Мы вошли к больному и вытянулись по стойке «смирно». Командир был в забытьи, но, услышав, как хлопнула дверь люка, открыл глаза.

– Вакс, Ники, привет, – с трудом произнес он. Корабельный журнал был в головиде, стоявшем на прикроватной тумбочке.

– Доброе утро, сэр, – сказал я. Он не ответил. – Командир, мы здесь. Сделайте, пожалуйста, то, о чем мы с вами вчера договорились.

– Я обедал, – сказал он вдруг громко.

– Да, и вам стало плохо, сэр. – Я старался ввести разговор в нужное русло. Вакс, ничего не понимая, переводил взгляд с меня на Мальстрема, – Командир, вчера вечером мы говорили с вами о мистере Хольцере. Помните?

– Да, – ответил командир с улыбкой. – Вакс – грубиян.

По спине у меня побежали мурашки. Я хотел было подойти к командиру, но он не скомандовал «вольно».

– Сэр, – произнес я в отчаянии, – мы говорили о назначении Вакса. Вспомните, прошу вас!

Командир окончательно проснулся:

– Ники. – Он смотрел на меня. – Мы говорили. Я сказал, что…

Он повернулся к Ваксу:

– Мистер Хольцер, оставьте нас одних, нам надо поговорить.

– Есть, сэр. – Вакс лихо отдал честь и вышел. Воспользовавшись этим, хотя команды «вольно» так и не последовало, я взял журнал и обратился к командиру:

– Позвольте мне помочь вам, сэр. Я сам напишу, а вы только поставьте свою подпись.

Командир Мальстрем заплакал:

– Прости меня, Ники. Приходится отдать ему предпочтение. У него больше опыта, чем у тебя. Другого выхода нет! Нет…

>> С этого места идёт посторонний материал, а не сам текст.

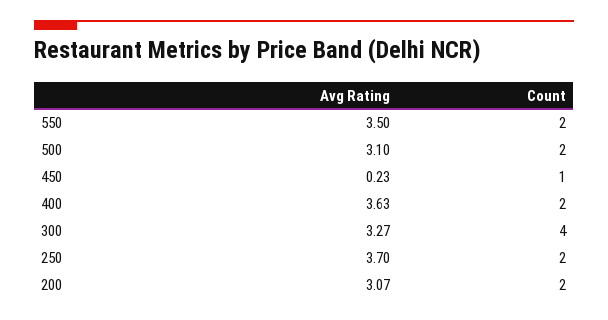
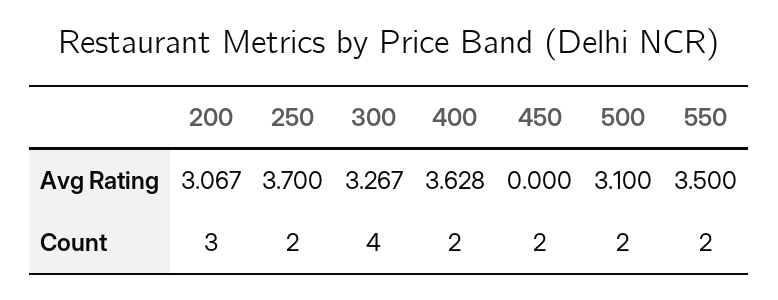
  {
    "Avg Rating": {
      "550": 3.5,
      "500": 3.1,
-     "450": 0.23,
+     "450": 0,
      "400": 3.628,
      "300": 3.267,
      "250": 3.7,
      "200": 3.067
    },
    "Count": {
      "550": 2,
      "500": 2,
-     "450": 1,
+     "450": 2,
      "400": 2,
      "300": 4,
      "250": 2,
-     "200": 2
+     "200": 3
    }
  }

– Понимаю, сэр. И очень хочу, чтобы это случилось. Вот здесь я напишу. – Я взял лазерный карандаш. – Я, командир Харви Мальстрем, милостью Божьей назначаю гардемарина Вакса Стэнли Хольцера лейтенантом Военно-Космического Флота Правительства Объединенных Наций. – Я знал эти слова наизусть, как и каждый гардемарин.

Я протянул ему лазерный карандаш. Он как-то странно посмотрел на него:

– Ники, мне плохо. – Лицо его побелело.

– Пожалуйста, сэр. Только подпишите, и я позову доктора Убуру. Пожалуйста! Его била дрожь.

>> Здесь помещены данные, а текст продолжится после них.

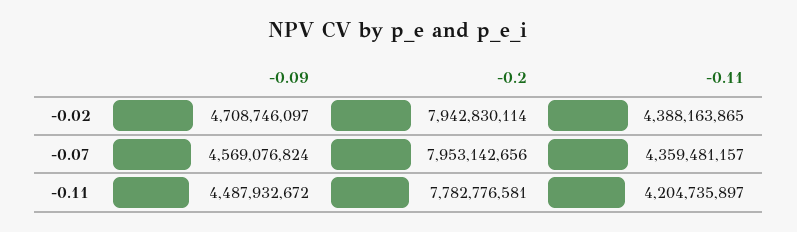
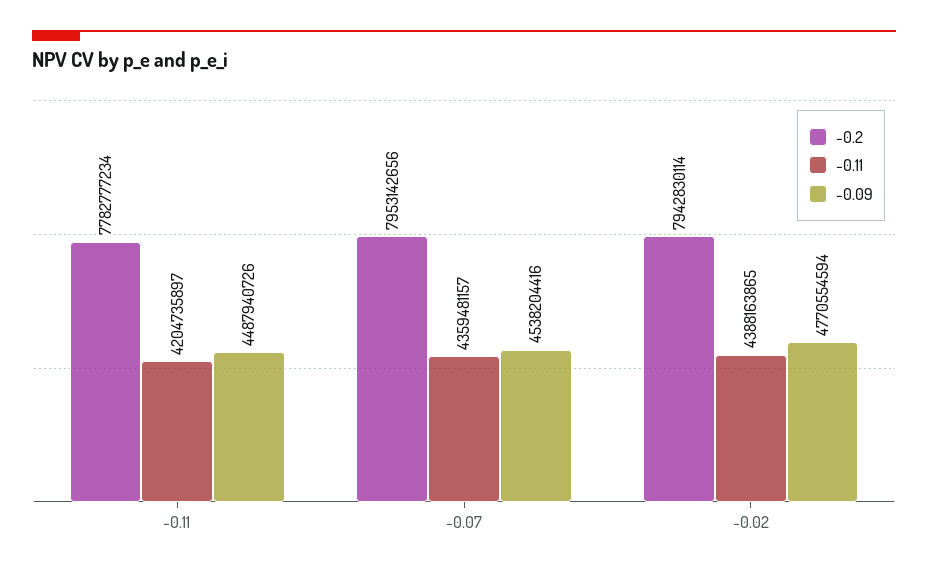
  {
    "-0.09": {
-     "-0.02": 4708746097,
+     "-0.02": 4770554594,
-     "-0.07": 4569076824,
+     "-0.07": 4538204416,
-     "-0.11": 4487932672
+     "-0.11": 4487940726
    },
    "-0.2": {
      "-0.02": 7942830114,
      "-0.07": 7953142656,
-     "-0.11": 7782776581
+     "-0.11": 7782777234
    },
    "-0.11": {
      "-0.02": 4388163865,
      "-0.07": 4359481157,
      "-0.11": 4204735897
    }
  }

– Я… Ник, я… Ники! – Голова его откинулась назад, зубы стучали. По телу пробегали судороги.

– Доктор Убуру!

Прибежала доктор, схватила шприц, наполнила жидкостью из пузырька.

– Отойди немного, – сказала она мне и обнажила руку командира.

После укола мускулы постепенно расслабились.

– Дайте журнал, – прошептал он, но даже не в силах был удержать карандаш.

– Командир Мальстрем, – сказал я, – отдайте приказ! Устно! Доктор Убуру будет свидетелем!

Он что-то пробормотал, но я не расслышал. Потом стал засыпать. И вдруг отчетливо произнес:

– После обеда. Сначала передохну.

Я подождал немного. Дыхание его было коротким, прерывистым. Лицо покраснело.

Все усилия мои оказались тщетными. Единственная надежда была на доктора Убуру. Утратив всякое чувство реальности, я взял ее за руку и отвел в сторону.

– Представляете, – прошептал я, – что будет, если он не назначит Вакса?

– Да, – холодно ответила она, высвобождая рук.